§ **WHAT IS NEEDED**
Reproduce the lines of every item below verbatim, keeping their order, spelling and punctuation unchanged.

BEGIN

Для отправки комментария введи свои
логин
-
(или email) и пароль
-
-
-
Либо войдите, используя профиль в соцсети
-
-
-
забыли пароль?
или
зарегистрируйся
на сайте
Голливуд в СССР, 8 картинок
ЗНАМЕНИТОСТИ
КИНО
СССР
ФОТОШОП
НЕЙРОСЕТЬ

END

§ **YOUR SOLUTION**
Для отправки комментария введи свои
логин
-
(или email) и пароль
-
-
-
Либо войдите, используя профиль в соцсети
-
-
-
забыли пароль?
или
зарегистрируйся
на сайте
Голливуд в СССР, 8 картинок
ЗНАМЕНИТОСТИ
КИНО
СССР
ФОТОШОП
НЕЙРОСЕТЬ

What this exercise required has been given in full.